Split off second part of unpaywall data set using

tail -n +138152 unpaywall_doi_to_arxiv > unpaywall_doi_to_arxiv_zonder_initial
tools.unpaywall-importer@tools-bastion-02:~$ cat > sort.sh
LOCALE=C sort -f -t $'\t' unpaywall_doi_to_arxiv_zonder_initial > unpaywall_doi_to_arxiv_zonder_initial_sorted
tools.unpaywall-importer@tools-bastion-02:~$ jsub bash sort.sh

Pandas:

tools.unpaywall-importer@tools-bastion-02:~$ cat merge.py
import pandas
unpaywall = pandas.read_csv("unpaywall_doi_to_arxiv_zonder_initial_sorted", header=None, names=["doi", "arxiv"], sep='\t')
unpaywall['doi'] = unpaywall['doi'].str.upper()
qid_mapping = pandas.read_csv("doi_to_qid_sorted", header=None, names=["doi", "qid"], sep='\t')
merged = unpaywall.merge(qid_mapping)
merged.to_csv("public_html/merged.csv", sep='\t')
merged.apply(lambda x: "{0.qid}\tP818\t{0.arxiv}\tS248\tQ38352586".format(x), axis=1).to_csv("public_html/commands.csv")

tools.unpaywall-importer@tools-bastion-02:~$ jsub -mem 4G python merge.py

This leads to an additional 44319 arXiv indentifiers to import (yay). And it's easier to re-do later as well this way. What's still missing is a way to skip existing entries, but for this initial import that's not a huge issue.

Result: https://tools.wmflabs.org/unpaywall-importer/commands.csv

Note for the next time: I forgot the quotation marks around the arXiv identifier. Those should be added in the merged.appy() step.

Now hackily fixed with a regex replace: P818\t([^\t]+)\t -> P818\t"\1"\t

Processing the full 44k entries data set in one go makes QS quite unhappy, so I'll upload it in ~10k batches. First batch:

Q34309528	P818	"cond-mat/0012021"	S248	Q38352586
...
Q41868713	P818	"1605.03822"	S248	Q38352586

The arXiv identifier dataset has now been fully imported.

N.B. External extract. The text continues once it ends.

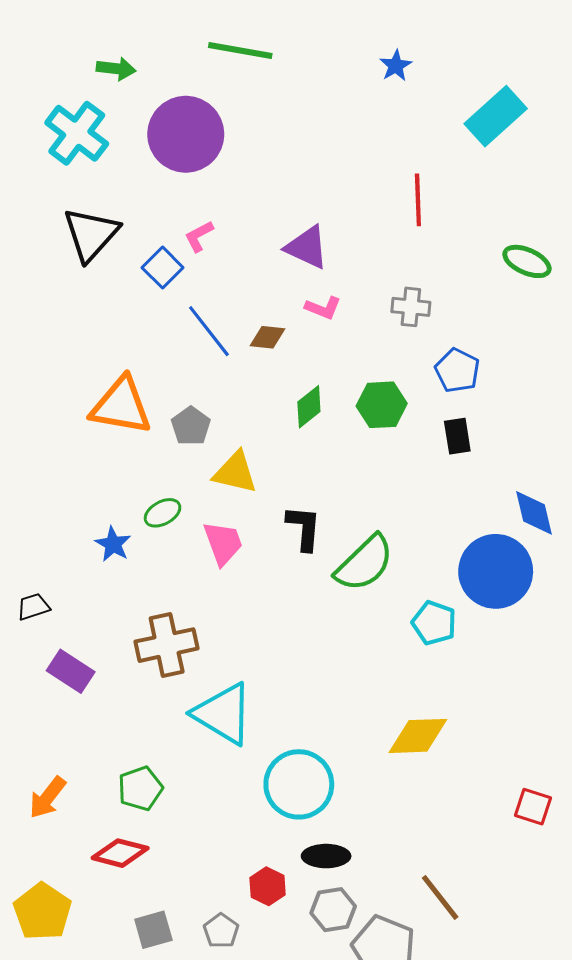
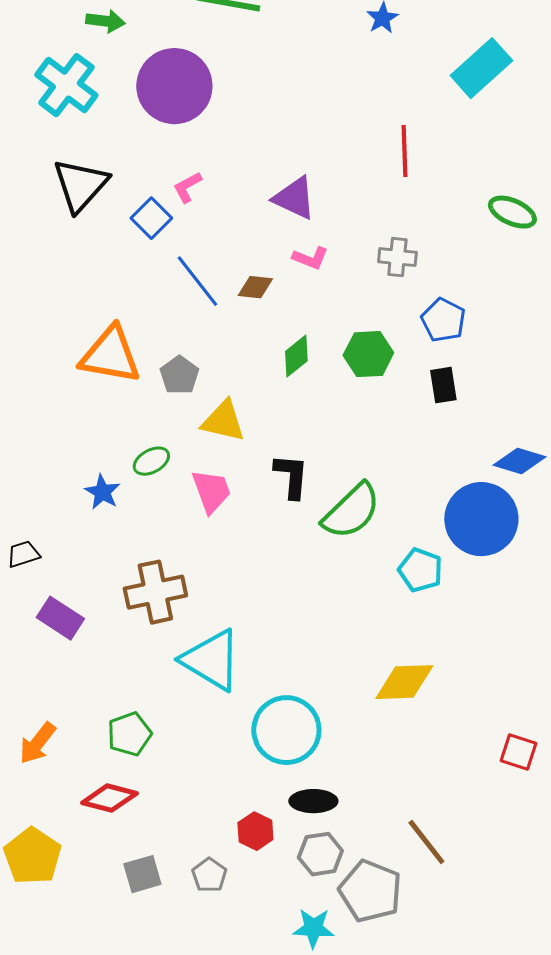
blue diamond: (534, 513) -> (519, 461), turned -60

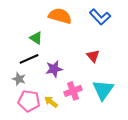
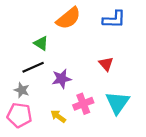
orange semicircle: (60, 16) -> (68, 18), turned 125
blue L-shape: (100, 17) -> (114, 19), turned -45
pink pentagon: (29, 101) -> (19, 115), moved

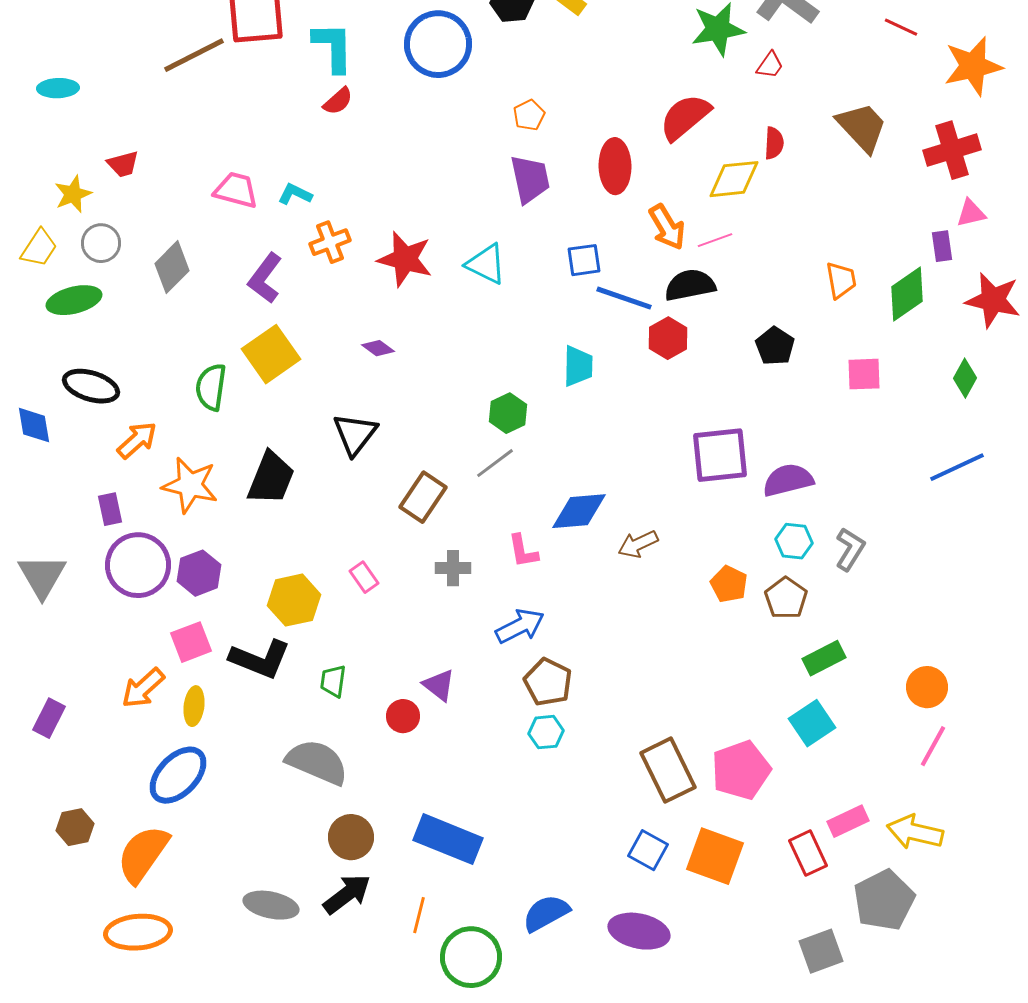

Next question is how to keep this up to date with new entries in the unpaywall dataset / new dois/Qids being added to Wikidata.

Unpaywall seems to be updated twice a year; dois are of course added more often.

https://www.wikidata.org/wiki/Wikidata:Database_reports/Constraint_violations/P818 also still needs a cleanup.

Update imports should also take care not to re-import manually removed statements such as https://www.wikidata.org/w/index.php?title=Q23042979&type=revision&diff=805387135&oldid=798100426

There are a number of 'nan' values imported. This seems to be due to the somewhat hacky filtering for unpaywall entries with arXiv identifiers. For example, there may be a link to http://cds.cern.ch/record/681502/files/arXiv:hep-ph_0411095.pdf, but not to the corresponding arXiv page. In those cases, unpaywall_doi_to_arxiv_zonder_initial_sorted would not contain an arXiv identifier, and pandas would substitute it with 'nan' (which is also an odd choice...)

The best way to solve this would be to use somewhat smarter parsing. This would maybe be slower but would definitely be more stable. For now, I will simply remove the nan entries.